Robust equality is a relatively recent part of the American constitutional landscape, rooted in a limited way in the Declaration of Independence and then formally embraced in the Constitution’s 14th Amendment, ratified in 1868, though it took another near century to buttress that guarantee with meaningful legal force. By contrast, liberty—e.g., of religious exercise, of speech, and of the press—and its attendant guarantee of non-deprivation without due process of law, go back to the nation’s founding if not decades and in some cases centuries before.

In recent years, however, with great domestic and international dynamics at work, there has ascended into prominence and influence a norm of equality or nondiscrimination, or an unabashedly pursued equality of outcome, effectively supplanting the centrality of individual or group liberty as the citizen’s core constitutional guarantees.

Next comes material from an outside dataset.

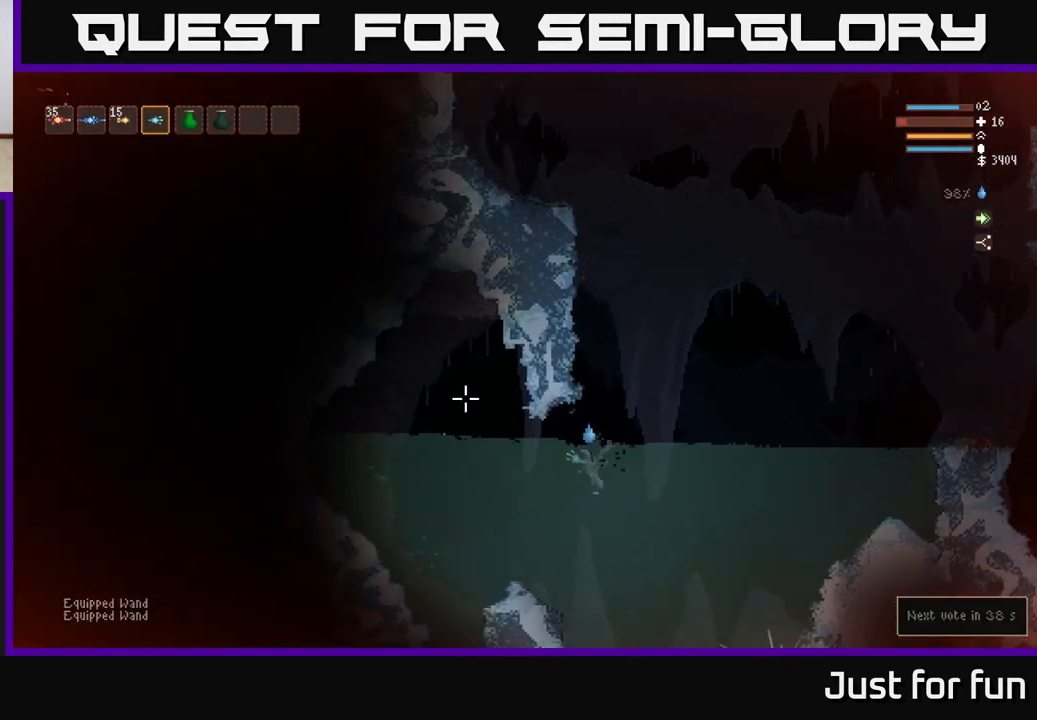
{"buttons": [], "left_stick": "left", "right_stick": "up-left", "events": [[117, "L2", "up"]]}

Part of this has been achieved by legitimate historical and other academic research and theorizing, though it should be noted that at times the neutrality of those undertaking such efforts may rightly be questioned. Part of this sea change, though, has come from a public and university-sanctioned tolerance for the suppression of viewpoints that conflict with the modern ethos of equality, variously defined. Many of these developments, moreover, have resulted from outside pressures—from interest groups to like-minded accrediting organizations—that seemingly leave the institutions with little choice but to comply with their dictates.

As repeatedly documented by, among others groups, the Foundation for Individual Rights in Education and the Center for Campus Free Speech, colleges and universities ironically have sometimes been the most egregious censors of speech under the banner of equality (or of perceived equal treatment), which perversely betrays a subordination of the time-honored values of truth-seeking and knowledge propagation to relatively fleeting interest-group pressures and ideological expediency.